Riscopriamo il film dei Dardenne «L’età giovane», un'opera potente da riguardare, insieme anche agli adolescenti, che fotografa una realtà molto attuale e più vicina di quanto si possa percepire.
Nessuno cresce da solo.
«L’età giovane», da cui prende il titolo il nuovo film dei fratelli Jean-Pierre e Luc Dardenne, è un traguardo anagrafico non semplice da raggiungere. Lo sviluppo dei bambini è costantemente influenzato dai maestri e dai modelli di vita che hanno davanti. Per qualcuno è più semplice, ma per il tredicenne musulmano Ahmed la propria identità è in continuo conflitto tra due istanze. Egli vive con la madre in una città del Belgio, è un immigrato di seconda generazione. Indottrinato dall’imam integralista della moschea, nonché affascinato dal cugino morto «martire» in ragione della «fede», il ragazzo vorrebbe combattere, nel suo piccolo, contro gli infedeli.
In particolare il suo accanimento si versa nei confronti della maestra Inès che desidererebbe insegnare l’arabo ai ragazzi non solo attraverso lo studio del Corano, ma anche con le canzoni per migliorare il loro vocabolario. Dentro Ahmed si combattono due forze: da un lato il cieco estremismo religioso, che sembra prevalere, dall’altro un barlume di speranza fatto dalla fragilità della sua giovinezza, dalla voglia di libertà, di amare, di essere accarezzato dalla mamma (come nella struggente scena finale).

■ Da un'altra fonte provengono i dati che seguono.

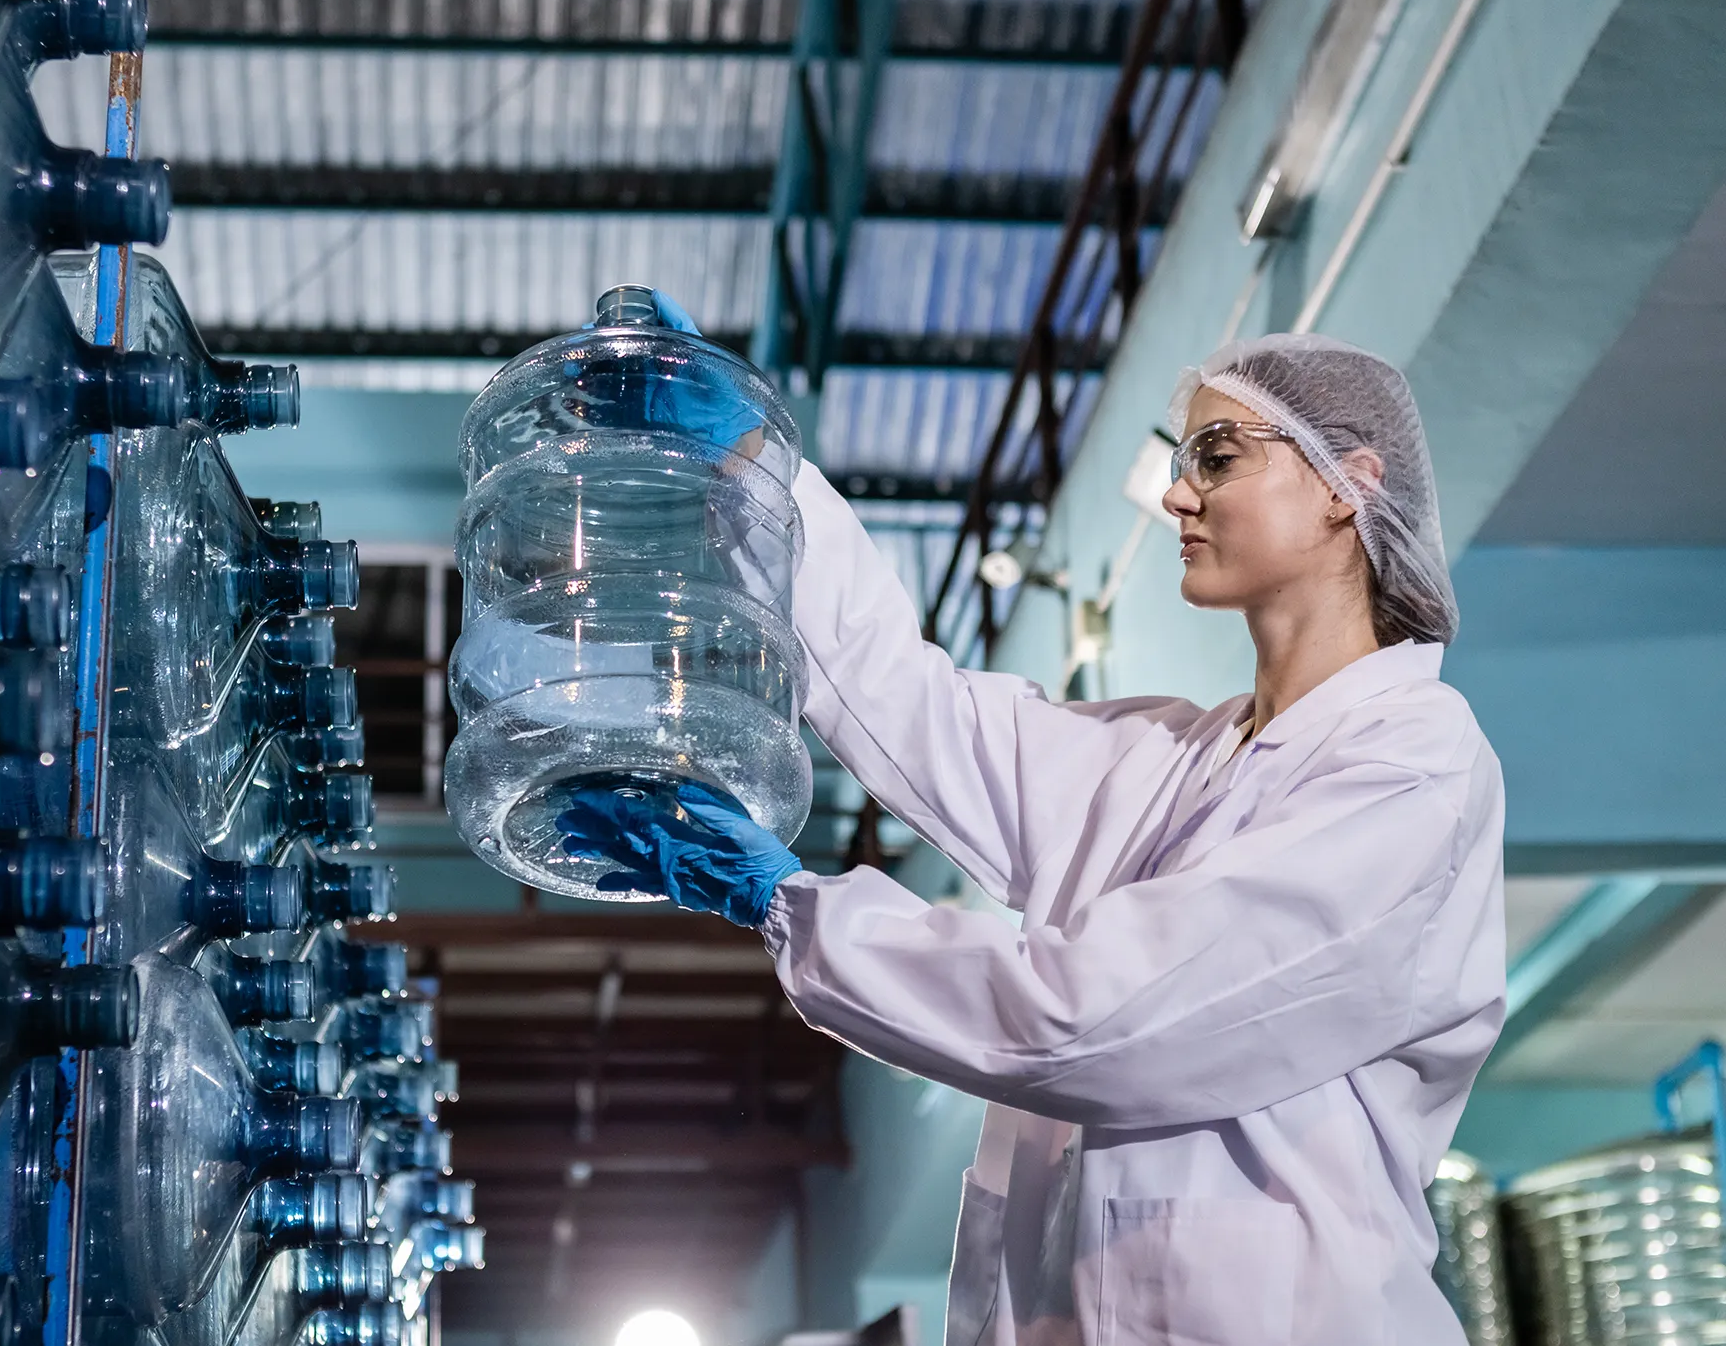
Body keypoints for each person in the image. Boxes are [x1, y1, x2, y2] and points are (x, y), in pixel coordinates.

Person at [558, 314, 1506, 1346]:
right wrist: (747, 465)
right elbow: (904, 701)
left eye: (1216, 458)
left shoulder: (1410, 767)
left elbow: (1092, 1021)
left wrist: (791, 904)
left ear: (1346, 484)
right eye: (1178, 461)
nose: (1177, 495)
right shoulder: (1158, 763)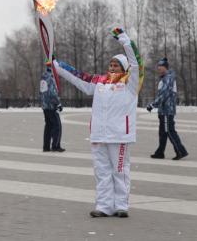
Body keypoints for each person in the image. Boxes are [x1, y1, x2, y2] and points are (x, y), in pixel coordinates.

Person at [53, 28, 144, 218]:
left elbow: (137, 64)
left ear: (124, 68)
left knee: (119, 171)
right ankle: (104, 206)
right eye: (110, 64)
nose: (112, 68)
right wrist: (57, 65)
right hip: (99, 135)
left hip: (119, 136)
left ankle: (121, 206)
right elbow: (78, 76)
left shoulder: (130, 84)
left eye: (116, 65)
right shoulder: (99, 83)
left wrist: (125, 41)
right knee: (102, 172)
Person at [146, 58, 188, 160]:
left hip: (166, 110)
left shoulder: (168, 78)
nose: (159, 68)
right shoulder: (164, 78)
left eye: (161, 66)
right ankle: (160, 152)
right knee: (163, 132)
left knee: (169, 130)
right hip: (163, 110)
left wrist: (153, 105)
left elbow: (164, 94)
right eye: (158, 66)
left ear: (166, 67)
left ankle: (181, 151)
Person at [40, 65, 65, 152]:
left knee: (48, 126)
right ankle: (55, 145)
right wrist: (58, 103)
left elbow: (42, 92)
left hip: (45, 106)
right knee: (57, 126)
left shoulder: (43, 78)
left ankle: (46, 146)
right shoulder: (50, 78)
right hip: (51, 106)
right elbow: (52, 93)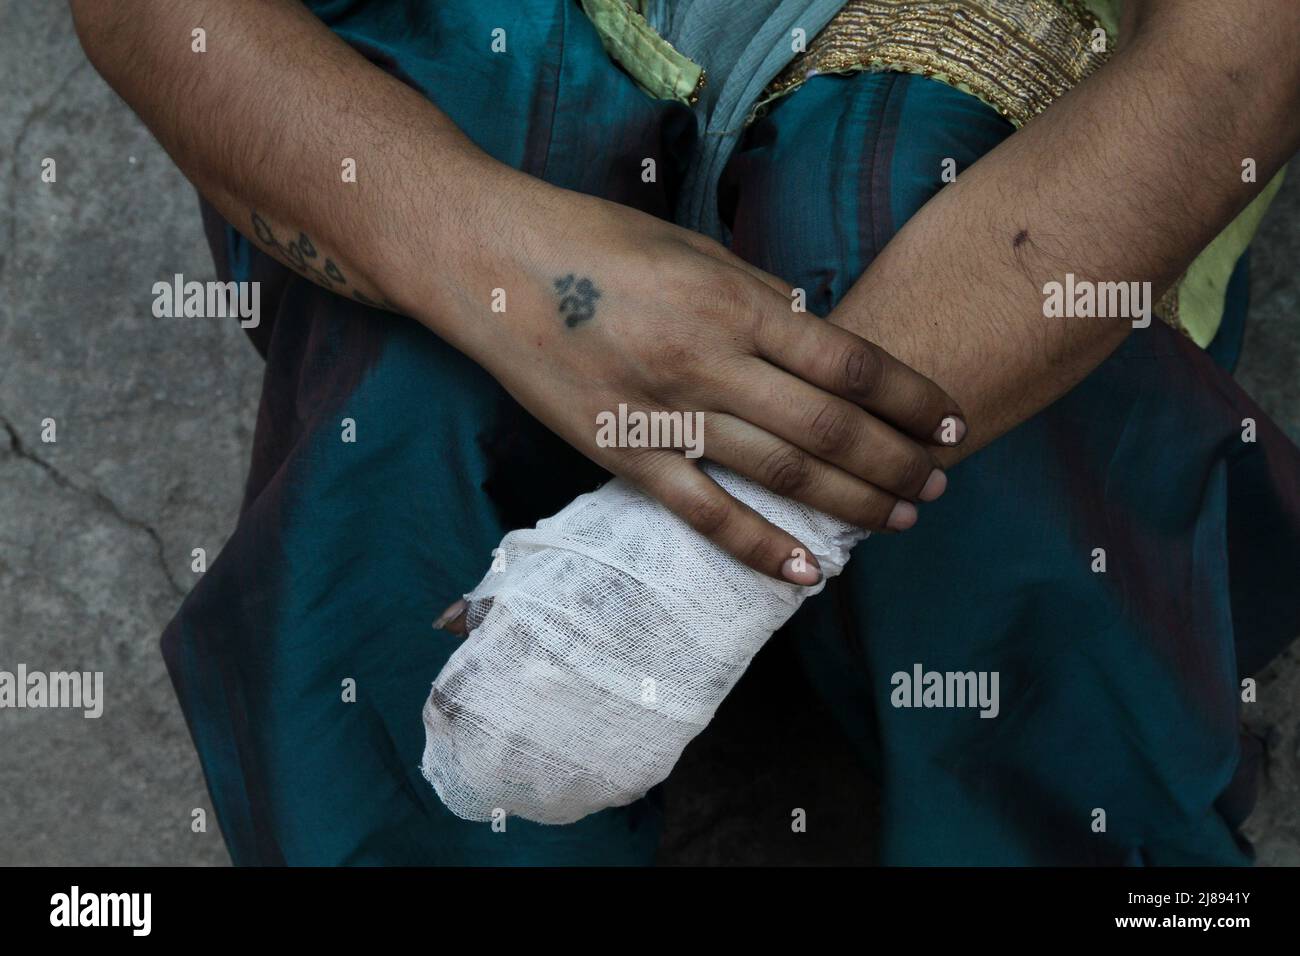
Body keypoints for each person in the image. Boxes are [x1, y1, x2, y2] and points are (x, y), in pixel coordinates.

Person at [71, 0, 1300, 865]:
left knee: (885, 238)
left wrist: (697, 555)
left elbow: (1233, 56)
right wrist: (511, 274)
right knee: (409, 408)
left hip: (956, 67)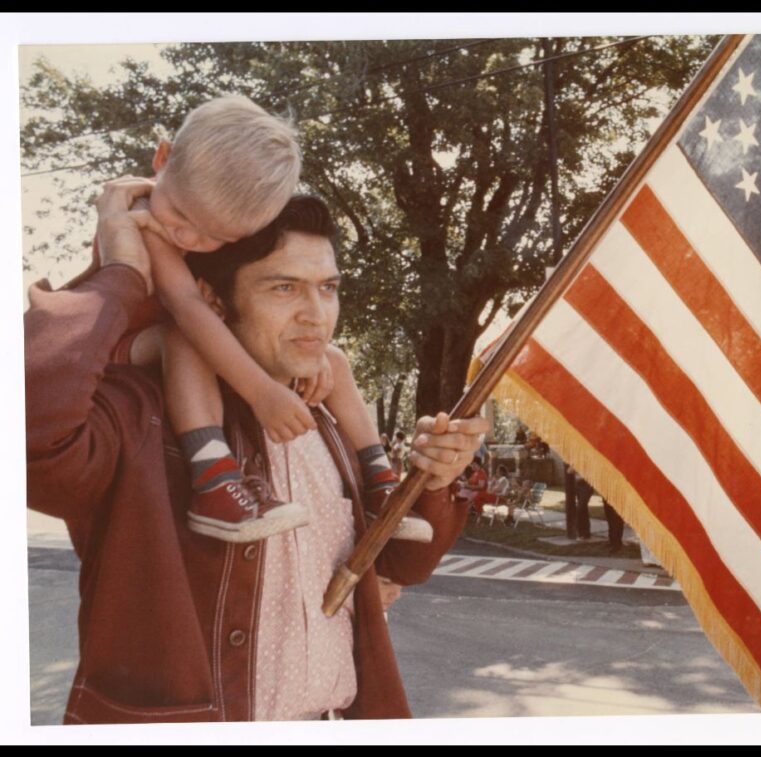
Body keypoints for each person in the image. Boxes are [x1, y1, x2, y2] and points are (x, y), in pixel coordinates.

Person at [25, 188, 489, 723]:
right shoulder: (142, 412)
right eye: (284, 288)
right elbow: (30, 440)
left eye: (328, 288)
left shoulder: (328, 415)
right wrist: (123, 274)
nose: (316, 315)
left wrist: (432, 481)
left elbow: (406, 563)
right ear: (213, 300)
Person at [103, 94, 397, 545]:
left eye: (216, 237)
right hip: (121, 344)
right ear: (162, 157)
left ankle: (378, 476)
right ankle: (215, 478)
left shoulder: (190, 207)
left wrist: (306, 354)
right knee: (184, 337)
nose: (187, 237)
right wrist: (262, 392)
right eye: (182, 216)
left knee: (333, 359)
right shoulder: (143, 218)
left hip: (182, 335)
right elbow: (189, 309)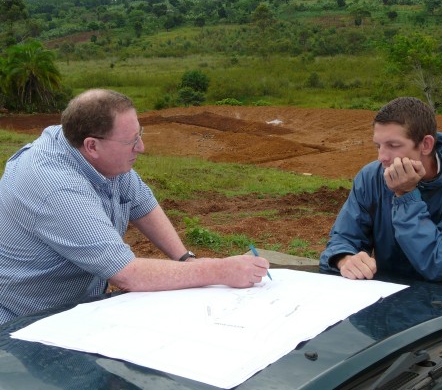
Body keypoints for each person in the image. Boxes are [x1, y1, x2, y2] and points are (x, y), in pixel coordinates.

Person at [0, 89, 269, 325]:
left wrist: (186, 258)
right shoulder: (58, 189)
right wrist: (219, 270)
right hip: (25, 323)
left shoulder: (85, 145)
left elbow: (141, 203)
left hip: (73, 307)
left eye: (139, 134)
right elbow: (127, 274)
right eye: (131, 141)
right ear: (92, 146)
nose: (141, 147)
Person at [320, 97, 442, 284]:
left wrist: (406, 195)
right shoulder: (371, 176)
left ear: (426, 145)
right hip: (387, 294)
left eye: (393, 145)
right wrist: (344, 258)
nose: (382, 157)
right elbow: (344, 237)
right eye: (378, 146)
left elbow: (441, 263)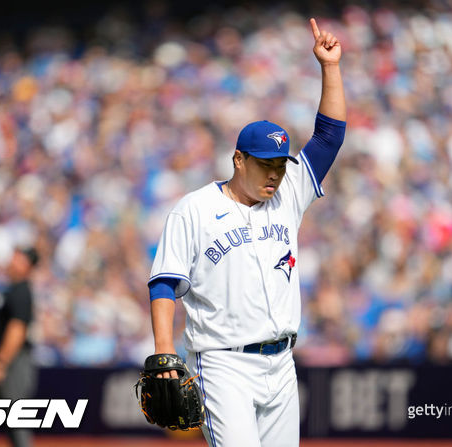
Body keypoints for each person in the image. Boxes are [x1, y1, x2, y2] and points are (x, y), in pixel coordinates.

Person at [148, 18, 346, 446]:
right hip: (222, 365)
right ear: (239, 160)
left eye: (279, 164)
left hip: (282, 363)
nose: (275, 174)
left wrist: (330, 68)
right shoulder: (195, 209)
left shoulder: (288, 192)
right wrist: (164, 351)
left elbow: (329, 138)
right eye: (265, 164)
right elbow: (164, 284)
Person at [0, 247, 39, 447]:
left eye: (19, 258)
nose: (13, 260)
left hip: (15, 361)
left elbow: (17, 329)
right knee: (12, 420)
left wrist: (0, 362)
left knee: (17, 419)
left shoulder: (22, 291)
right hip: (10, 360)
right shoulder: (10, 289)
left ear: (27, 265)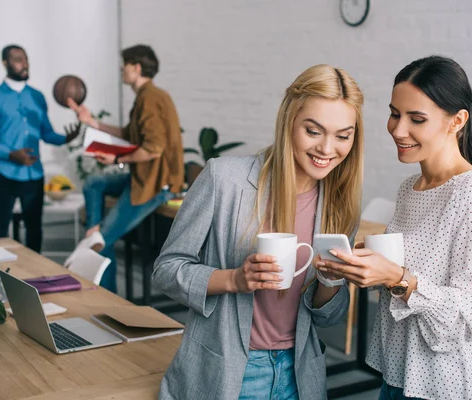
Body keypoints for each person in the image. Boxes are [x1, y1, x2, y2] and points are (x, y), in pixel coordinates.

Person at [152, 64, 364, 399]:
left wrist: (331, 281)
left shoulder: (339, 204)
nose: (327, 149)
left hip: (299, 373)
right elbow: (166, 270)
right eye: (313, 131)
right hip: (232, 372)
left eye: (342, 136)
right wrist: (234, 279)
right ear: (288, 121)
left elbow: (329, 317)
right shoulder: (224, 179)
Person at [319, 56, 472, 400]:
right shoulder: (410, 188)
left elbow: (471, 313)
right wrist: (367, 267)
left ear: (458, 121)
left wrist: (396, 276)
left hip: (445, 385)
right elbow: (410, 283)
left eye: (416, 119)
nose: (398, 129)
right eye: (395, 113)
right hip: (401, 376)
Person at [67, 44, 183, 292]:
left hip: (154, 184)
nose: (121, 68)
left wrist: (118, 160)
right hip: (142, 177)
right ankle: (93, 230)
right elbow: (129, 135)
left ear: (137, 67)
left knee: (103, 243)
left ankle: (106, 302)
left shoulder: (151, 99)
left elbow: (154, 149)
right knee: (94, 183)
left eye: (125, 64)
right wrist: (91, 122)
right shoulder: (147, 96)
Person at [0, 44, 79, 253]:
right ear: (5, 63)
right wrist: (10, 154)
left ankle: (35, 277)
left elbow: (46, 133)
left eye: (25, 59)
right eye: (17, 59)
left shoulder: (37, 97)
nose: (24, 64)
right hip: (4, 175)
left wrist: (66, 138)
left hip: (34, 174)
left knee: (34, 230)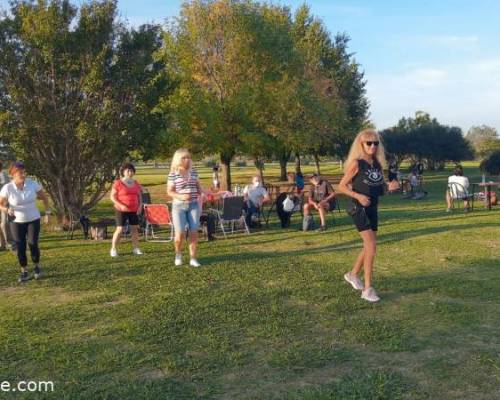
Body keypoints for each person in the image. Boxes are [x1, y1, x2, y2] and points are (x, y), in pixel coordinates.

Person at [338, 129, 386, 302]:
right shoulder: (357, 163)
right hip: (358, 208)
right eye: (369, 143)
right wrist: (358, 196)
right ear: (361, 144)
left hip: (373, 208)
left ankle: (352, 274)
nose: (373, 146)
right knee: (372, 246)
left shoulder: (376, 164)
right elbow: (341, 186)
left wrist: (390, 187)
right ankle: (367, 289)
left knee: (369, 246)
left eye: (376, 143)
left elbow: (378, 187)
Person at [0, 162, 51, 282]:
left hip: (33, 219)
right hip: (16, 221)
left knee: (33, 243)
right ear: (13, 174)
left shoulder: (32, 184)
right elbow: (0, 204)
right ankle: (24, 271)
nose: (23, 174)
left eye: (24, 172)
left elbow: (44, 198)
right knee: (20, 246)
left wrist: (47, 213)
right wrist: (6, 209)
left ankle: (37, 267)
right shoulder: (7, 188)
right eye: (20, 173)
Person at [167, 148, 202, 267]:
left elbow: (198, 188)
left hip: (193, 205)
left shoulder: (194, 172)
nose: (187, 159)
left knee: (194, 232)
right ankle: (178, 254)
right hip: (178, 206)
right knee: (180, 233)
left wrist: (203, 194)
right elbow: (169, 192)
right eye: (184, 158)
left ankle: (193, 258)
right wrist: (181, 196)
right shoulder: (173, 174)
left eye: (188, 157)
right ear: (178, 159)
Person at [110, 163, 143, 257]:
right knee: (120, 229)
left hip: (134, 209)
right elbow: (112, 197)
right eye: (128, 170)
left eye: (132, 170)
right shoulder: (118, 183)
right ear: (123, 172)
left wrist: (140, 206)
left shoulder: (136, 183)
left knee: (135, 229)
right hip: (121, 209)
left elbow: (139, 196)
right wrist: (121, 205)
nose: (130, 172)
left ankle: (136, 248)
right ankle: (113, 249)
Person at [0, 161, 12, 250]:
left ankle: (7, 243)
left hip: (3, 202)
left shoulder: (3, 176)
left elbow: (7, 189)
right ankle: (3, 244)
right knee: (4, 223)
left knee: (5, 223)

I Dardenne sono molto attenti al contesto sociale che circonda il ragazzo: la scuola c’è, ma non basta, la famiglia c’è, ma non riesce a impedire ad Ahmed di essere in balia delle costrizioni psicologiche dell’Imam. Gli assistenti sociali e il sistema correttivo del Belgio ci sono, lavorano bene, ma non bastano nemmeno loro. Quello dei registi è un grido sul “non abbastanza”, sulla fatica di arginare la follia instillata nei giovani, ma che lascia uno spiraglio per continuare a sperare che sia possibile vincere questa lotta. Attenzione: nel film non vi è assolutamente un giudizio sui musulmani o sulla religione (si vedano i bei dialoghi tra i genitori riguardo al modello educativo da proporre ai figli), bensì contro l’integralismo. Ma questo conflitto, secondo i registi, non può essere vinto con la violenza. Non è una lotta tra soldati, ma tra educatori. La chiave è salvare i giovani proponendo modelli diversi, capaci di perdonare, di comprendere e di amare.